Dr. Patricia Morley-Forster
 
Helping people who suffer from chronic pain is the focus of a new Chair at The University of Western Ontario.

Dr. Patricia Morley-Forster has been appointed the Earl Russell Chair in Pain Management at Western. She will also act as Medical Director of the Interdisciplinary Pain Program in Western's Faculty of Medicine & Dentistry and St. Joseph's Health Care London.

According to a recent survey by Janssen Ortho Inc., 29 per cent, or about 9 million Canadians, suffer from chronic pain, defined as pain lasting more than six months.

Pain management involves diagnosing the original source of the pain such as nerve injury, muscular or arthritic pain, and setting out a treatment plan that may include medications, physiotherapy, nerve blocks or changes in work environment. Accompanying sleep problems, anxiety and depression are also treated and often, psychologists become involved to teach coping strategies to the individual.

Through her research, Morley-Forster hopes to determine what factors predict transformation of acute pain into chronic pain and whether physicians can intervene at an earlier stage to prevent chronicity. Currently, she is setting up a research team that will follow patients with acute neck or lower back injuries for five years to determine predictors of chronicity.

Morley-Forster will work to increase the number of clinics at the Pain Management Centre at St. Joseph's Hospital during her tenure. With the increase in clinics she hopes to shorten waiting lists for those in the community needing to see a pain management specialist.

"An aging population means more people will be suffering from chronic pain. The good news is we are now in a position to start closing the gap between the tremendous explosion of basic science knowledge of the mechanisms of pain and management of clinical problems," says Morley-Forster. "Education of family physicians in the management of chronic pain must continue to be a high priority in Canada."

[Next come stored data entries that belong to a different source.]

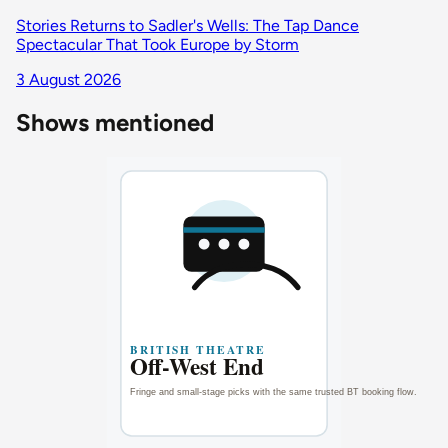
Stories Returns to Sadler's Wells: The Tap Dance
Spectacular That Took Europe by Storm
3 August 2026
Shows mentioned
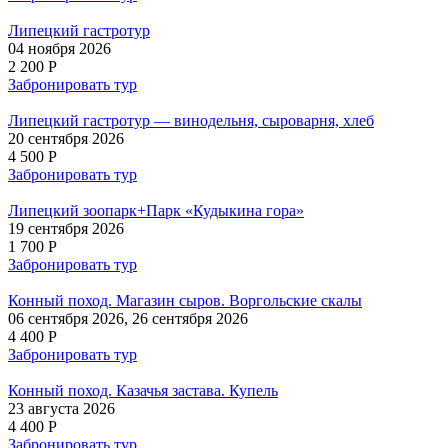
Липецкий гастротур
04 ноября 2026
2 200 P
Забронировать тур
Липецкий гастротур — винодельня, сыроварня, хлеб
20 сентября 2026
4 500 P
Забронировать тур
Липецкий зоопарк+Парк «Кудыкина гора»
19 сентября 2026
1 700 P
Забронировать тур
Конный поход. Магазин сыров. Воргольские скалы
06 сентября 2026, 26 сентября 2026
4 400 P
Забронировать тур
Конный поход. Казачья застава. Купель
23 августа 2026
4 400 P
Забронировать тур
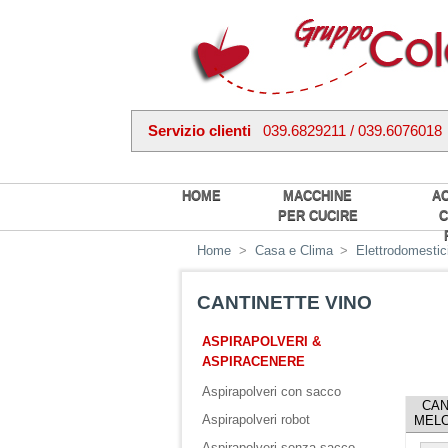
Servizio clienti
039.6829211 / 039.6076018
HOME
MACCHINE
A
PER CUCIRE
C
Home
>
Casa e Clima
>
Elettrodomestic
CANTINETTE VINO
ASPIRAPOLVERI &
ASPIRACENERE
Aspirapolveri con sacco
CAN
Aspirapolveri robot
MELC
Aspirapolveri senza sacco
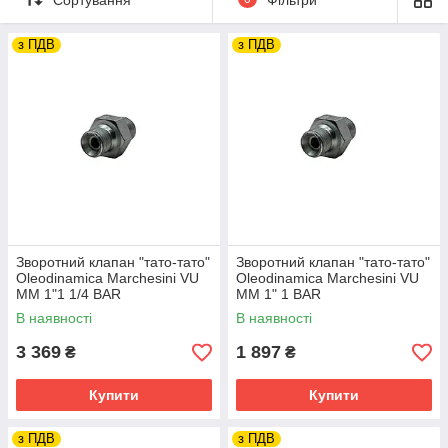
з ПДВ
з ПДВ
У нашому асортименті, Ви знайдете:
З
Номінальні витрати
Тиск відкриття,
Максимальний піковий тис
в
рідини (л/хв)
бар
бар
о
р
о
т
н
Зворотний клапан "тато-тато"
Зворотний клапан "тато-тато"
і
Oleodinamica Marchesini VU
Oleodinamica Marchesini VU
к
MM 1"1 1/4 BAR
MM 1" 1 BAR
л
В наявності
В наявності
а
п
3 369
1 897
₴
₴
а
н
Купити
Купити
и
з ПДВ
з ПДВ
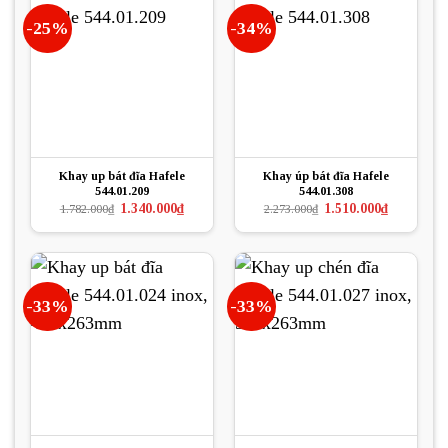
-25%
-34%
Khay up bát đĩa Hafele
Khay úp bát đĩa Hafele
544.01.209
544.01.308
Giá
Giá
Giá
Giá
1.340.000
₫
1.510.000
₫
1.782.000
₫
2.273.000
₫
gốc
hiện
gốc
hiện
là:
tại
là:
tại
1.782.000₫.
là:
2.273.000₫.
là:
1.340.000₫.
1.510.000₫.
-33%
-33%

Morley-Forster received her BSc in Biology from Western and her M.D. from the University of Toronto. After interning at the Ottawa Civic Hospital and doing an anesthesia residency at the University of Toronto, she worked as an anesthesiologist at St. Joseph's for 14 years. She then took a sabbatical to conduct cancer pain training at the London Regional Cancer Centre, followed by a chronic non-cancer pain fellowship at the Wasser Pain Management Centre at Mount Sinai Hospital in Toronto. A brother who suffered severe pain from cancer, and ultimately died of it, gave her personal insight into how effective treatment for pain could make a difference in the quality of life.

"I spent many years treating post-operative pain and providing epidurals to women in labour and became interested in the tremendous variation of patients' responses to pain," says Morley-Forster.

"I was interested in the advances of research in the 1980s and 90s that showed pain signals could be blocked or enhanced at different levels in the central nervous system."

Dr. Carol Herbert, Dean of Western's Faculty of Medicine & Dentistry says, "Many Western faculty members are internationally recognized for pain research from bench to bedside. The Earl Russell Chair provides the vehicle for us to bring together those with expertise in pain research and management to build knowledge and improve treatment for patients. We are delighted Dr. Morley-Forster has taken up the challenge, turning her energy and skills to developing both training for practitioners and integrated research initiatives."

The generosity of Dr. Earl Russell, Western professor emeritus and alumnus (MD '50), established the Chair. His interest in pain management began as a young doctor serving in the Royal Canadian Army Medical Corps during the Korean War. He worked in the post-operative ward of the 8055th Mobile Army Surgical Hospital - the same unit from which thoracic surgeon and author Richard Hooker took his inspiration to write his famous novel, MASH.

Today, Dr. Russell, age 82, devotes three days a week to providing pain relief for some 80 patients per week who visit him at two busy rural clinics in Ingersoll and Newbury, Ontario.